» 課題 1:
記事に氏名が出てくる人物をすべて挙げてください。
» 課題 2:
記事のうち、「小泉総理の〝目玉〟政策」で始まり「せてください」と言いました。」で終わる部分を、両端の語句も含めて一字一句変えずに引用してください。

» 読解文:
☆ ☆ ☆
岡本行夫氏発案のアフガン地雷撤去案、外務省が一蹴 「えっ、もったいない」…知恵で復活 国際舞台駆けた外交官 岡村善文氏(25)
公に目にする記者会見の裏で、ときに一歩も譲れぬ駆け引きが繰り広げられる外交の世界。その舞台裏が語られる機会は少ない。戦後最年少(50歳)で大使に就任し、欧州・アフリカ大陸に知己が多い岡村善文・元経済協力開発機構(OECD)代表部大使に、40年以上に及ぶ外交官生活を振り返ってもらった。
小泉総理の〝目玉〟政策
岡本行夫氏(飯田英男撮影)《外務省軍備管理軍縮課時代の2001年12月、省OBで総理補佐官だった岡本行夫さんから電話がかかってきた》
「岡村君、ちょっと手伝ってくんないかなあ」
用件を聞くと、「地雷除去の話だ」と言いました。
米国中枢同時テロ(01年9月)後、アフガニスタンでアルカイーダを庇護してきたとして、米国がタリバン政権を攻撃。11月には首都カブールが陥落しました。その後、新生アフガンを支える「アフガン復興支援会議」が翌年1月下旬に東京で開催されることになった。小泉純一郎総理が会議で発表するアフガン支援の〝目玉〟として、地雷除去策を打ち出したい、とのことでした。
岡本氏は「実施に向け、2000万ドル(当時約24億円)を予算化するよう財務省に掛け合う」と言いました。アフガン戦争後の復興に向け、地雷除去は重要です。地雷がある限り悲劇は続き、農業再開も困難でした。
「〝軍事〟だから駄目」
《岡本氏が外務省の他の部局に、地雷除去事業を企画してほしいと頼んだところ、断られていたという》
「地雷の被害者救済などの人道支援なら経済協力でできる。しかし、地雷除去は〝軍事〟だから駄目」と言われた、というのです。
私は「えっ、もったいない。(岡本さんがいる)総理官邸が予算を付けてくれるのに…」と思いました。
私は岡本さんに対し、「断られたのは、外務省経済協力局に相談したからです。彼らは、平和で安全な場所でなければ事業を行いません。しかも、軍事の色が少しでもあると嫌がる。私に知恵があります。任せてください」と言いました。
国際機関に頼み、日本の旗立てよ
知恵、というのは、次のようなものです。日本が自らの手で経済協力の形でやろうとするから、「平和」だの「軍事」だのという話になる。国際機関に頼み、日本の旗を立てて、彼らにやってもらえばいいのだ、と。
☆ ☆ ☆
» 提供データ:
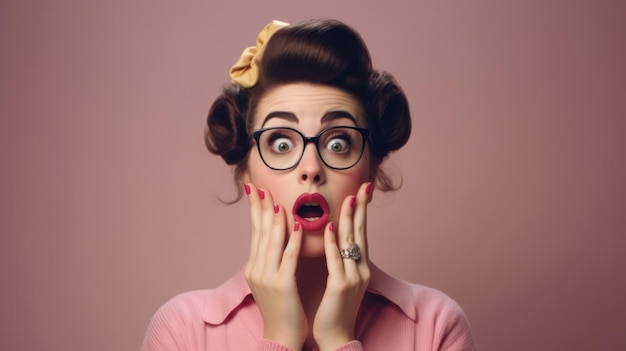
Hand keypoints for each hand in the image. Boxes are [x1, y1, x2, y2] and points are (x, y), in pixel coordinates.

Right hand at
☆ ☆ ☆
» 模範解答 1:
岡村善文、岡本行夫、飯田英男、小泉純一郎

» 模範解答 2:
小泉総理の〝目玉〟政策
岡本行夫氏(飯田英男撮影)《外務省軍備管理軍縮課時代の2001年12月、省OBで総理補佐官だった岡本行夫さんから電話がかかってきた》
「岡村君、ちょっと手伝ってくんないかなあ」
用件を聞くと、「地雷除去の話だ」と言いました。
米国中枢同時テロ(01年9月)後、アフガニスタンでアルカイーダを庇護してきたとして、米国がタリバン政権を攻撃。11月には首都カブールが陥落しました。その後、新生アフガンを支える「アフガン復興支援会議」が翌年1月下旬に東京で開催されることになった。小泉純一郎総理が会議で発表するアフガン支援の〝目玉〟として、地雷除去策を打ち出したい、とのことでした。
岡本氏は「実施に向け、2000万ドル(当時約24億円)を予算化するよう財務省に掛け合う」と言いました。アフガン戦争後の復興に向け、地雷除去は重要です。地雷がある限り悲劇は続き、農業再開も困難でした。
「〝軍事〟だから駄目」
《岡本氏が外務省の他の部局に、地雷除去事業を企画してほしいと頼んだところ、断られていたという》
「地雷の被害者救済などの人道支援なら経済協力でできる。しかし、地雷除去は〝軍事〟だから駄目」と言われた、というのです。
私は「えっ、もったいない。(岡本さんがいる)総理官邸が予算を付けてくれるのに…」と思いました。
私は岡本さんに対し、「断られたのは、外務省経済協力局に相談したからです。彼らは、平和で安全な場所でなければ事業を行いません。しかも、軍事の色が少しでもあると嫌がる。私に知恵があります。任せてください」と言いました。